Print every line of the records below word for word, changing nothing.
====== Extracted information ======
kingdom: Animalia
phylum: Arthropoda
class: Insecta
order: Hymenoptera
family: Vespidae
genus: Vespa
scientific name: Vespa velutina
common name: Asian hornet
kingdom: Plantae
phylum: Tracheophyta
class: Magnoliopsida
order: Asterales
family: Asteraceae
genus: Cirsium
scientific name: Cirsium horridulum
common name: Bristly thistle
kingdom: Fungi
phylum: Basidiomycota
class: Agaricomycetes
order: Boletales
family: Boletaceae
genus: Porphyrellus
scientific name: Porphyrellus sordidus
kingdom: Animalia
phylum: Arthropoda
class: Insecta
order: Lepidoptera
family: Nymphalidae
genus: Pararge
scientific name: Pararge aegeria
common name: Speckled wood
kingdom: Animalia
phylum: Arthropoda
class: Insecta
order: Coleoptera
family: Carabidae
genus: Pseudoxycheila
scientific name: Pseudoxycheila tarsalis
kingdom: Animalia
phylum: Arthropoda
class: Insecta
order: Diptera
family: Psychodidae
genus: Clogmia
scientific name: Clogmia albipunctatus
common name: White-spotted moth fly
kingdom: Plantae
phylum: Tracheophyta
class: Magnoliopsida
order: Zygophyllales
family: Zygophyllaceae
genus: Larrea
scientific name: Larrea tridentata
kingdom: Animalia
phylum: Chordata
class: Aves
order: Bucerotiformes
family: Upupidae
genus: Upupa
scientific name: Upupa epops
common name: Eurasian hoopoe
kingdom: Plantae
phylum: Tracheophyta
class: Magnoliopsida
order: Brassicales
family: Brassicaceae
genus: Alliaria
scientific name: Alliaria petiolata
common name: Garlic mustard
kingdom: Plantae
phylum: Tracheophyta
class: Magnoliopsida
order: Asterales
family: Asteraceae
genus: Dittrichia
======
Task answer:
kingdom: Animalia
phylum: Arthropoda
class: Insecta
order: Hymenoptera
family: Vespidae
genus: Vespa
scientific name: Vespa velutina
common name: Asian hornet
kingdom: Plantae
phylum: Tracheophyta
class: Magnoliopsida
order: Asterales
family: Asteraceae
genus: Cirsium
scientific name: Cirsium horridulum
common name: Bristly thistle
kingdom: Fungi
phylum: Basidiomycota
class: Agaricomycetes
order: Boletales
family: Boletaceae
genus: Porphyrellus
scientific name: Porphyrellus sordidus
kingdom: Animalia
phylum: Arthropoda
class: Insecta
order: Lepidoptera
family: Nymphalidae
genus: Pararge
scientific name: Pararge aegeria
common name: Speckled wood
kingdom: Animalia
phylum: Arthropoda
class: Insecta
order: Coleoptera
family: Carabidae
genus: Pseudoxycheila
scientific name: Pseudoxycheila tarsalis
kingdom: Animalia
phylum: Arthropoda
class: Insecta
order: Diptera
family: Psychodidae
genus: Clogmia
scientific name: Clogmia albipunctatus
common name: White-spotted moth fly
kingdom: Plantae
phylum: Tracheophyta
class: Magnoliopsida
order: Zygophyllales
family: Zygophyllaceae
genus: Larrea
scientific name: Larrea tridentata
kingdom: Animalia
phylum: Chordata
class: Aves
order: Bucerotiformes
family: Upupidae
genus: Upupa
scientific name: Upupa epops
common name: Eurasian hoopoe
kingdom: Plantae
phylum: Tracheophyta
class: Magnoliopsida
order: Brassicales
family: Brassicaceae
genus: Alliaria
scientific name: Alliaria petiolata
common name: Garlic mustard
kingdom: Plantae
phylum: Tracheophyta
class: Magnoliopsida
order: Asterales
family: Asteraceae
genus: Dittrichia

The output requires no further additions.